• [TASK PROMPT]: Retype the records below so that each one matches exactly.

• [PROVIDED DATA]:
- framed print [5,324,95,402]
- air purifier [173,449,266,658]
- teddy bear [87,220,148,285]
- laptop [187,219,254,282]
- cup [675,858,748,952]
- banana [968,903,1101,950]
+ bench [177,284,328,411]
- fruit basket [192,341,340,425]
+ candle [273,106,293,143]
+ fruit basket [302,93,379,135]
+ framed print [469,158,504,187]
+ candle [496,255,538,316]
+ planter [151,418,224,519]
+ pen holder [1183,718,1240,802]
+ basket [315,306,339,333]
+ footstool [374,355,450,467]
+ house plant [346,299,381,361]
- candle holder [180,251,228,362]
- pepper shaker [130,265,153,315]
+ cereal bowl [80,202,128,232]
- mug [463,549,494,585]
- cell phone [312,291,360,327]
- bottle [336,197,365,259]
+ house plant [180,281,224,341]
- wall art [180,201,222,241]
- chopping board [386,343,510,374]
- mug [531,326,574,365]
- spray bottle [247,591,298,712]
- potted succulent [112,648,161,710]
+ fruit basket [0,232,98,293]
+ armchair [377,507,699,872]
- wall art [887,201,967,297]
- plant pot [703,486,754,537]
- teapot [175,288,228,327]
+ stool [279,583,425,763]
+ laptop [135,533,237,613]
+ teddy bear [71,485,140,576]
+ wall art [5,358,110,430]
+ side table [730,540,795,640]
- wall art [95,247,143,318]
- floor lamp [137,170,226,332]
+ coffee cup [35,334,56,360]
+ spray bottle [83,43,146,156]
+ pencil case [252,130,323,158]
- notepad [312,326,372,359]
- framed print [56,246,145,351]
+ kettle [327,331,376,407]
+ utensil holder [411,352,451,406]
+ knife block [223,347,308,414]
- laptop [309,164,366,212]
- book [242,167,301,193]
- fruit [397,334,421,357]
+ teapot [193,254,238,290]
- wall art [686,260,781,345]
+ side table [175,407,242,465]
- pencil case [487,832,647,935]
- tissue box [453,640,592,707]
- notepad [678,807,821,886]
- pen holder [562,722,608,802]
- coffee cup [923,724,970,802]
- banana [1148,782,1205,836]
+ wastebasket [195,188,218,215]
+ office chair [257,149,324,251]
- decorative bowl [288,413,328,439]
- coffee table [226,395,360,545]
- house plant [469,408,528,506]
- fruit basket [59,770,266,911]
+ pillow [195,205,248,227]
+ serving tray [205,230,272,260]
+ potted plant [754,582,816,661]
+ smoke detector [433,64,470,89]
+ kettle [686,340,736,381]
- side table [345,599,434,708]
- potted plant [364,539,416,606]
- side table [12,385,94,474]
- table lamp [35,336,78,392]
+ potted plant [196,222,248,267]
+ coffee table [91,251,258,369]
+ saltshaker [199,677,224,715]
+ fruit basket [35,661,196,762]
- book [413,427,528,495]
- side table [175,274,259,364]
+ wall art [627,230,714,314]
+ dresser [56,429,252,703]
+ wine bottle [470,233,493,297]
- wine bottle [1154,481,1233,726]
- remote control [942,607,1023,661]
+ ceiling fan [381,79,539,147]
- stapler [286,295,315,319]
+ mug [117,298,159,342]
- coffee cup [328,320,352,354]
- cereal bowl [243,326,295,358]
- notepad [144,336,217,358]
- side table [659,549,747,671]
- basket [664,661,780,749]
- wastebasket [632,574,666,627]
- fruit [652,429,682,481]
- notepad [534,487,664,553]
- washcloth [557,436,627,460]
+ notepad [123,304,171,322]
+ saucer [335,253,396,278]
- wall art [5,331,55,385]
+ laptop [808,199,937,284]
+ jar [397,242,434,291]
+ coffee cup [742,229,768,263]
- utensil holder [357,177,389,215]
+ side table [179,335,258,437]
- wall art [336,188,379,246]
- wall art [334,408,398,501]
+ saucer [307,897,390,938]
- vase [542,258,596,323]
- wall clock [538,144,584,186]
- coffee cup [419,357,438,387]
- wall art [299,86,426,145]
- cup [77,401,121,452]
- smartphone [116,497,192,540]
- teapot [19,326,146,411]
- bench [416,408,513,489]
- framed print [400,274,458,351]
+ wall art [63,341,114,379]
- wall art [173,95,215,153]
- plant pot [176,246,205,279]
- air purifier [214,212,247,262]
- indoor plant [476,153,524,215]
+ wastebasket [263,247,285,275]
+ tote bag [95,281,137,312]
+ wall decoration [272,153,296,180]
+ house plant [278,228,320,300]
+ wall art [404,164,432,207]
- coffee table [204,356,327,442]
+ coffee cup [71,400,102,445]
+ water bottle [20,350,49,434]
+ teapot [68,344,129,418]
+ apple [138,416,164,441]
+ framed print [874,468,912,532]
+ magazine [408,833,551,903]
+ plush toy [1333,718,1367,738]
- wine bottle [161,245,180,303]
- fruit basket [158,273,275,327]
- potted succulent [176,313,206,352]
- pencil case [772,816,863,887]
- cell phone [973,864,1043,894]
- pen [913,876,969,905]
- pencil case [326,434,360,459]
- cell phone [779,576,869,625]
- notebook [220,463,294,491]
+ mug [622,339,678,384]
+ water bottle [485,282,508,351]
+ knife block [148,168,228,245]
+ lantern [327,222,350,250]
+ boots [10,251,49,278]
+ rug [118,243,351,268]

• [SOLUTION TO THIS EXERCISE]:
- framed print [5,324,95,402]
- air purifier [173,449,266,658]
- teddy bear [87,220,148,285]
- laptop [187,219,254,282]
- cup [675,858,748,952]
- banana [968,903,1101,950]
+ bench [177,284,328,411]
- fruit basket [192,341,340,425]
+ candle [273,106,293,143]
+ fruit basket [302,93,379,135]
+ framed print [469,158,504,187]
+ candle [496,255,538,316]
+ planter [151,418,224,519]
+ pen holder [1183,718,1240,802]
+ basket [315,306,339,333]
+ footstool [374,355,450,467]
+ house plant [346,299,381,361]
- candle holder [180,251,228,362]
- pepper shaker [130,265,153,315]
+ cereal bowl [80,202,128,232]
- mug [463,549,494,585]
- cell phone [312,291,360,327]
- bottle [336,197,365,259]
+ house plant [180,281,224,341]
- wall art [180,201,222,241]
- chopping board [386,343,510,374]
- mug [531,326,574,365]
- spray bottle [247,591,298,712]
- potted succulent [112,648,161,710]
+ fruit basket [0,232,98,293]
+ armchair [377,507,699,872]
- wall art [887,201,967,297]
- plant pot [703,486,754,537]
- teapot [175,288,228,327]
+ stool [279,583,425,763]
+ laptop [135,533,237,613]
+ teddy bear [71,485,140,576]
+ wall art [5,358,110,430]
+ side table [730,540,795,640]
- wall art [95,247,143,318]
- floor lamp [137,170,226,332]
+ coffee cup [35,334,56,360]
+ spray bottle [83,43,146,156]
+ pencil case [252,130,323,158]
- notepad [312,326,372,359]
- framed print [56,246,145,351]
+ kettle [327,331,376,407]
+ utensil holder [411,352,451,406]
+ knife block [223,347,308,414]
- laptop [309,164,366,212]
- book [242,167,301,193]
- fruit [397,334,421,357]
+ teapot [193,254,238,290]
- wall art [686,260,781,345]
+ side table [175,407,242,465]
- pencil case [487,832,647,935]
- tissue box [453,640,592,707]
- notepad [678,807,821,886]
- pen holder [562,722,608,802]
- coffee cup [923,724,970,802]
- banana [1148,782,1205,836]
+ wastebasket [195,188,218,215]
+ office chair [257,149,324,251]
- decorative bowl [288,413,328,439]
- coffee table [226,395,360,545]
- house plant [469,408,528,506]
- fruit basket [59,770,266,911]
+ pillow [195,205,248,227]
+ serving tray [205,230,272,260]
+ potted plant [754,582,816,661]
+ smoke detector [433,64,470,89]
+ kettle [686,340,736,381]
- side table [345,599,434,708]
- potted plant [364,539,416,606]
- side table [12,385,94,474]
- table lamp [35,336,78,392]
+ potted plant [196,222,248,267]
+ coffee table [91,251,258,369]
+ saltshaker [199,677,224,715]
+ fruit basket [35,661,196,762]
- book [413,427,528,495]
- side table [175,274,259,364]
+ wall art [627,230,714,314]
+ dresser [56,429,252,703]
+ wine bottle [470,233,493,297]
- wine bottle [1154,481,1233,726]
- remote control [942,607,1023,661]
+ ceiling fan [381,79,539,147]
- stapler [286,295,315,319]
+ mug [117,298,159,342]
- coffee cup [328,320,352,354]
- cereal bowl [243,326,295,358]
- notepad [144,336,217,358]
- side table [659,549,747,671]
- basket [664,661,780,749]
- wastebasket [632,574,666,627]
- fruit [652,429,682,481]
- notepad [534,487,664,553]
- washcloth [557,436,627,460]
+ notepad [123,304,171,322]
+ saucer [335,253,396,278]
- wall art [5,331,55,385]
+ laptop [808,199,937,284]
+ jar [397,242,434,291]
+ coffee cup [742,229,768,263]
- utensil holder [357,177,389,215]
+ side table [179,335,258,437]
- wall art [336,188,379,246]
- wall art [334,408,398,501]
+ saucer [307,897,390,938]
- vase [542,258,596,323]
- wall clock [538,144,584,186]
- coffee cup [419,357,438,387]
- wall art [299,86,426,145]
- cup [77,401,121,452]
- smartphone [116,497,192,540]
- teapot [19,326,146,411]
- bench [416,408,513,489]
- framed print [400,274,458,351]
+ wall art [63,341,114,379]
- wall art [173,95,215,153]
- plant pot [176,246,205,279]
- air purifier [214,212,247,262]
- indoor plant [476,153,524,215]
+ wastebasket [263,247,285,275]
+ tote bag [95,281,137,312]
+ wall decoration [272,153,296,180]
+ house plant [278,228,320,300]
+ wall art [404,164,432,207]
- coffee table [204,356,327,442]
+ coffee cup [71,400,102,445]
+ water bottle [20,350,49,434]
+ teapot [68,344,129,418]
+ apple [138,416,164,441]
+ framed print [874,468,912,532]
+ magazine [408,833,551,903]
+ plush toy [1333,718,1367,738]
- wine bottle [161,245,180,303]
- fruit basket [158,273,275,327]
- potted succulent [176,313,206,352]
- pencil case [772,816,863,887]
- cell phone [973,864,1043,894]
- pen [913,876,969,905]
- pencil case [326,434,360,459]
- cell phone [779,576,869,625]
- notebook [220,463,294,491]
+ mug [622,339,678,384]
+ water bottle [485,282,508,351]
+ knife block [148,168,228,245]
+ lantern [327,222,350,250]
+ boots [10,251,49,278]
+ rug [118,243,351,268]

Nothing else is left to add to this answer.